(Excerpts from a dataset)
_ _ _ _ _ _ _

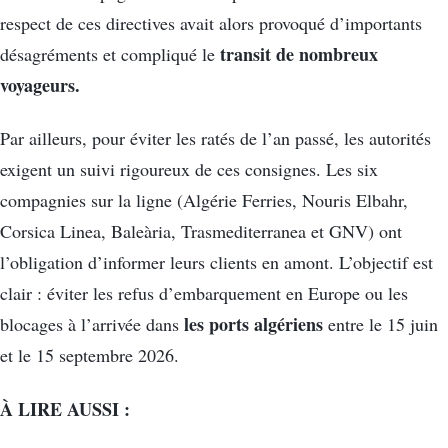
respect de ces directives avait alors provoqué d’importants
transit de nombreux
désagréments et compliqué le
voyageurs.
Par ailleurs, pour éviter les ratés de l’an passé, les autorités
exigent un suivi rigoureux de ces consignes. Les six
compagnies sur la ligne (Algérie Ferries, Nouris Elbahr,
Corsica Linea, Baleària, Trasmediterranea et GNV) ont
l’obligation d’informer leurs clients en amont. L’objectif est
clair : éviter les refus d’embarquement en Europe ou les
les ports algériens
blocages à l’arrivée dans
entre le 15 juin
et le 15 septembre 2026.
À LIRE AUSSI :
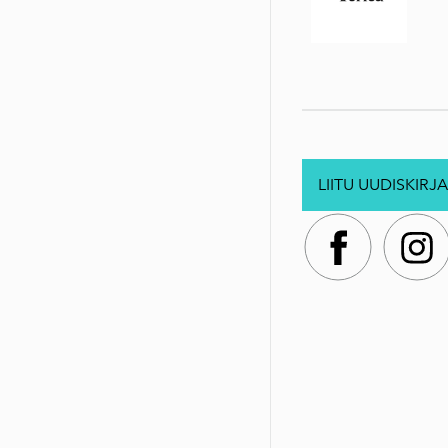
LIITU UUDISKIRJA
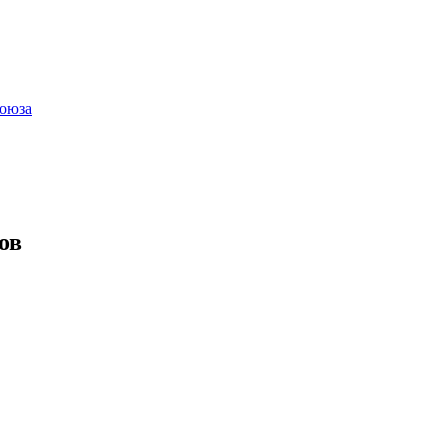
оюза
ов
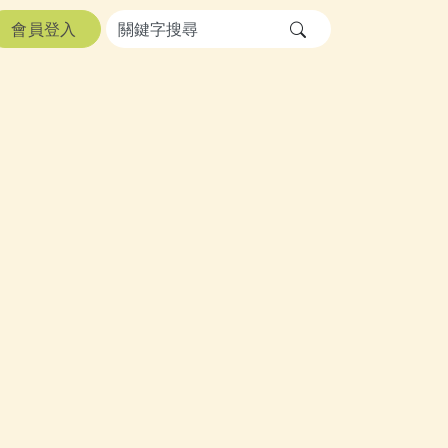
會員登入
送出文章關鍵字查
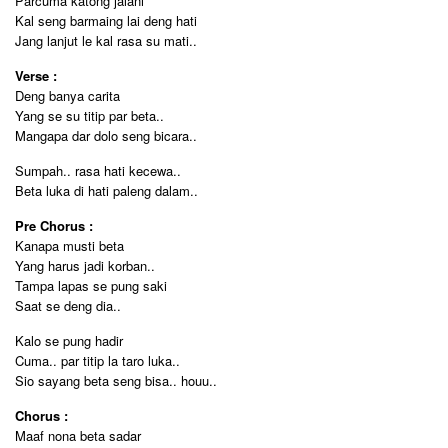
Parcuma katong jalani
Kal seng barmaing lai deng hati
Jang lanjut le kal rasa su mati..
Verse :
Deng banya carita
Yang se su titip par beta..
Mangapa dar dolo seng bicara..
Sumpah.. rasa hati kecewa..
Beta luka di hati paleng dalam..
Pre Chorus :
Kanapa musti beta
Yang harus jadi korban..
Tampa lapas se pung saki
Saat se deng dia..
Kalo se pung hadir
Cuma.. par titip la taro luka..
Sio sayang beta seng bisa.. houu..
Chorus :
Maaf nona beta sadar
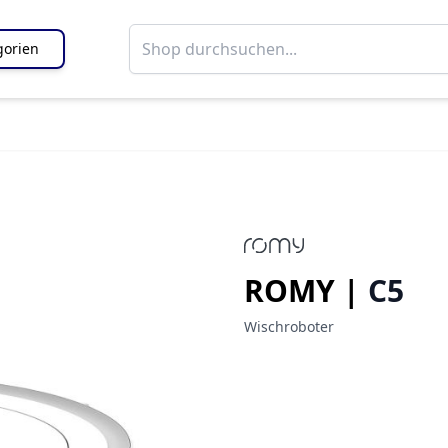
gorien
ROMY |
C5
Wischroboter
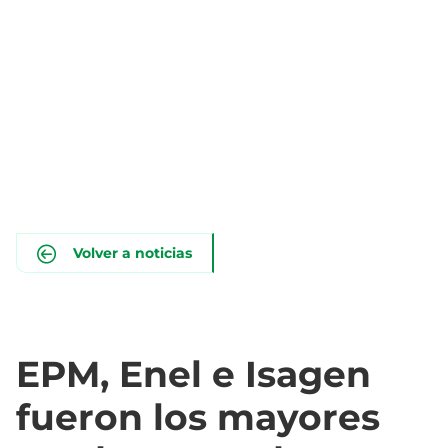
Volver a noticias
EPM, Enel e Isagen
fueron los mayores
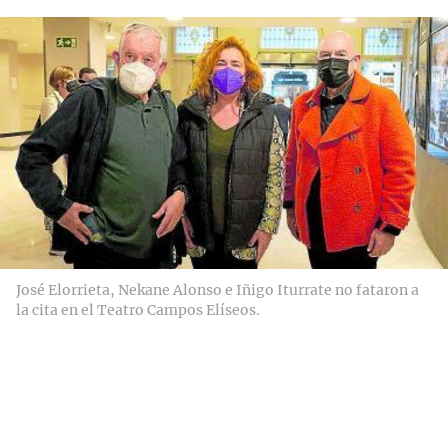
José Elorrieta, Nekane Alonso e Iñigo Iturrate no fataron a
la cita en el Teatro Campos Elíseos.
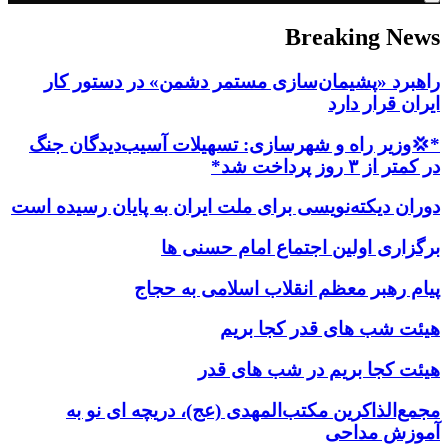
Breaking News
راهبرد «پشیمان‌سازی مستمر دشمن» در دستور کار
ایران قرار دارد
*💢وزیر راه و شهرسازی: تسهیلات آسیب‌دیدگان جنگ
در کمتر از ۳ روز پرداخت شد*
دوران دیکته‌نویسی برای ملت ایران به پایان رسیده است
برگزاری اولین اجتماع امام حسنی ها
پیام رهبر معظم انقلاب اسلامی به حجاج
هیئت شب های قدر کجا بریم
هیئت کجا بریم در شب های قدر
مجمع‌الذاکرین مکتب‌المهدی (عج)، دریچه ای نو به
آموزش مداحی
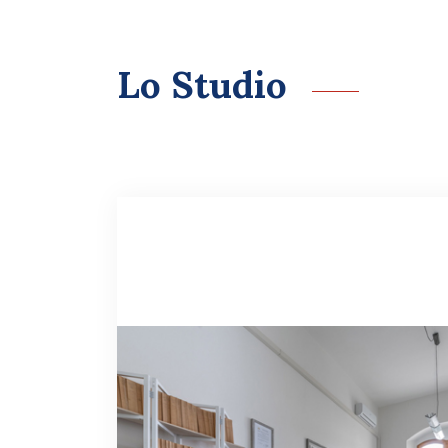
Lo Studio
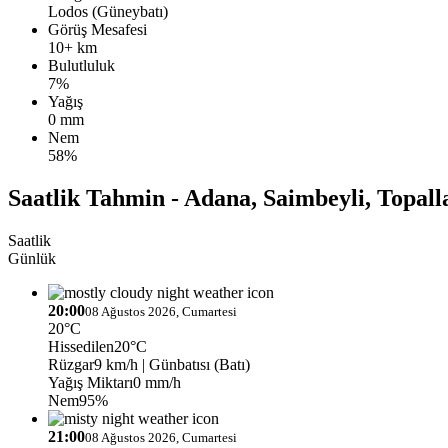
Lodos (Güneybatı)
Görüş Mesafesi
10+ km
Bulutluluk
7%
Yağış
0 mm
Nem
58%
Saatlik Tahmin - Adana, Saimbeyli, Topall
Saatlik
Günlük
20:00
08 Ağustos 2026, Cumartesi
20°C
Hissedilen
20°C
Rüzgar
9 km/h
| Günbatısı (Batı)
Yağış Miktarı
0 mm/h
Nem
95%
21:00
08 Ağustos 2026, Cumartesi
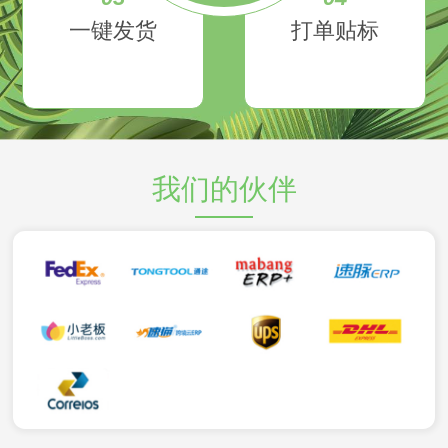
一键发货
打单贴标
我们的伙伴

_ _ _ _ _ _ _

Work to be completed:
Go through the records above and, whenever a line includes the word "rasa", copy it.

Exercise response:
Jang lanjut le kal rasa su mati..
Sumpah.. rasa hati kecewa..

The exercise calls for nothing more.